■ Recorded data ■

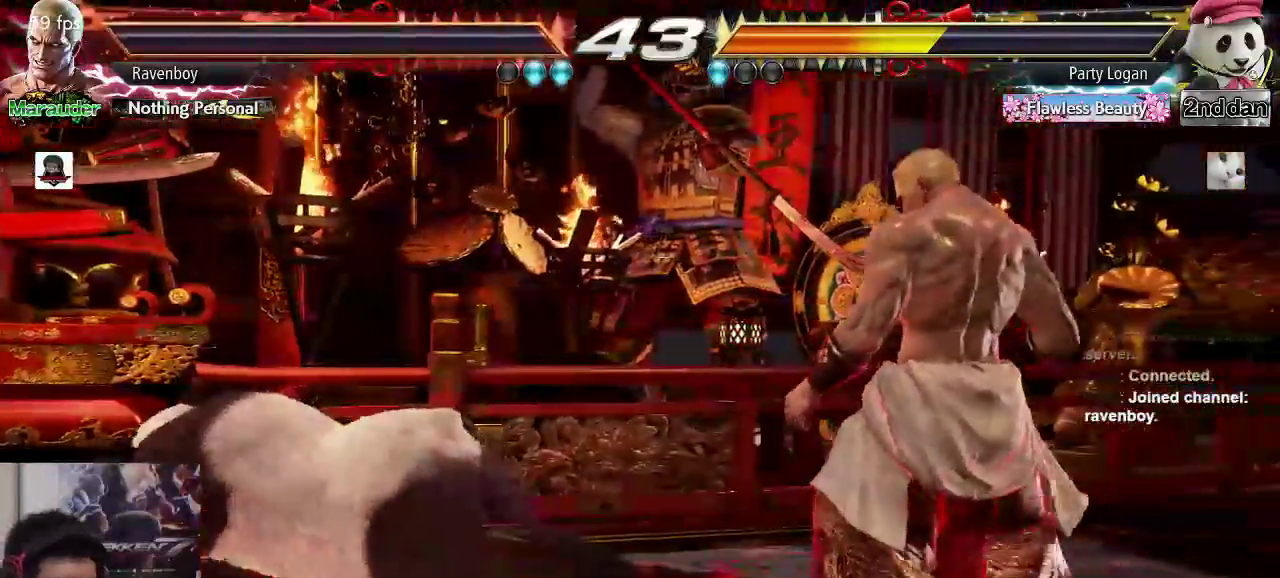
{"buttons": [], "left_stick": "center", "events": [[17, "left_stick", "center"], [167, "left_stick", "left"], [217, "SQUARE", "down"], [217, "TRIANGLE", "down"], [300, "SQUARE", "up"], [300, "TRIANGLE", "up"], [300, "left_stick", "center"]]}
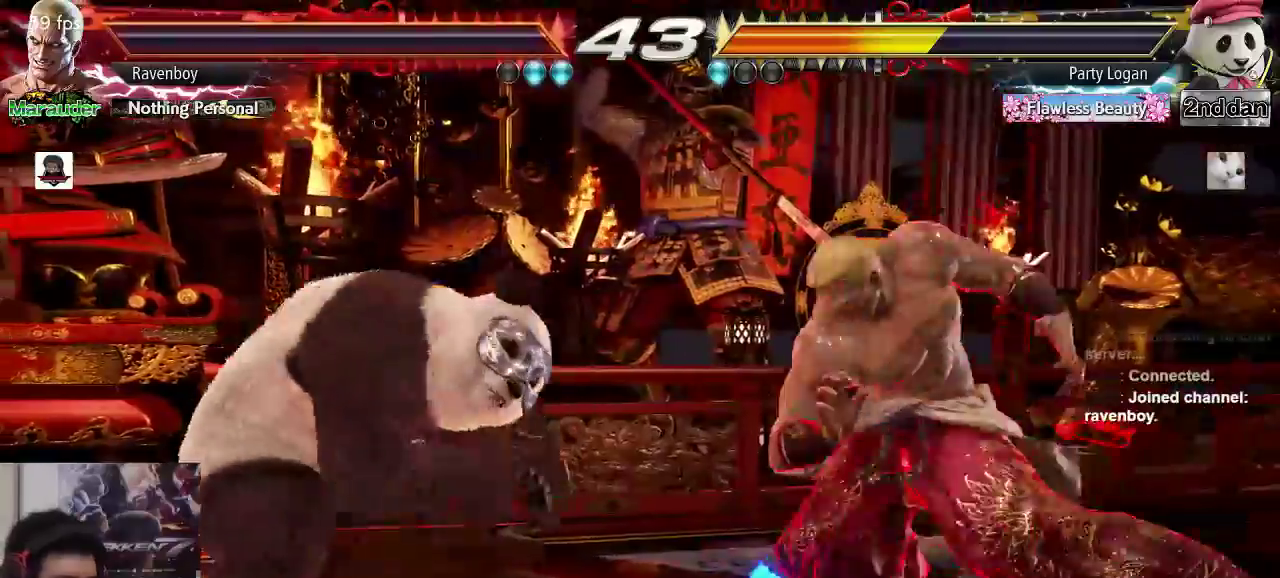
{"buttons": [], "left_stick": "right", "events": [[433, "left_stick", "right"]]}
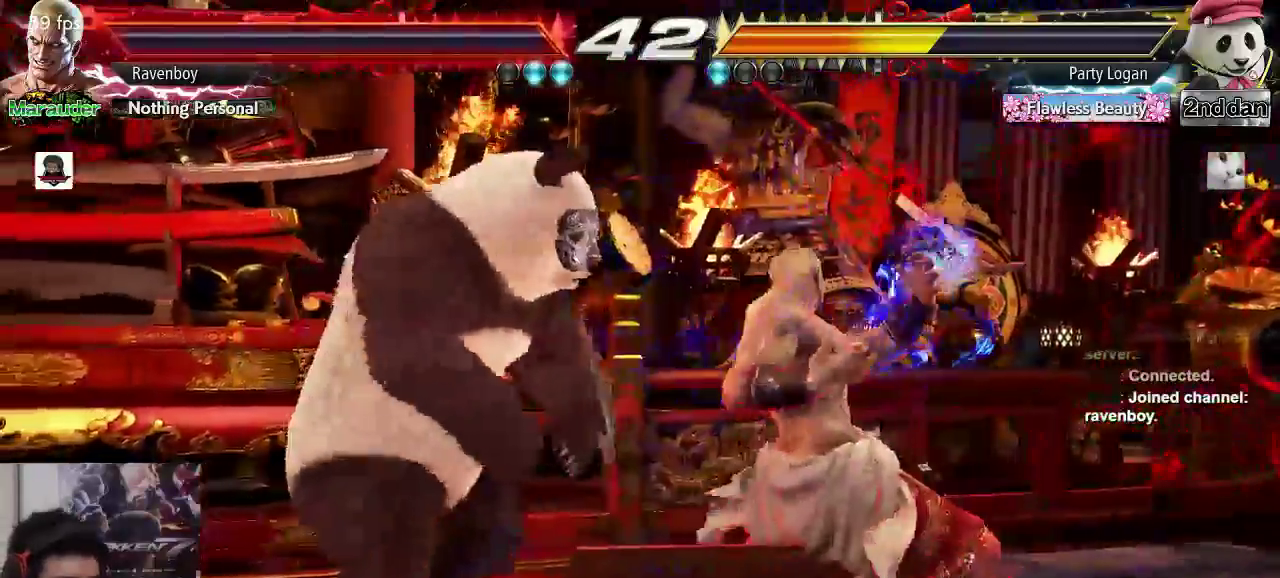
{"buttons": [], "left_stick": "right", "events": []}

■ Work instructions ■
Only lines of the material that contain the word "right" belong in the answer; copy each one.

■ Output below ■
{"buttons": [], "left_stick": "right", "events": [[433, "left_stick", "right"]]}
{"buttons": [], "left_stick": "right", "events": []}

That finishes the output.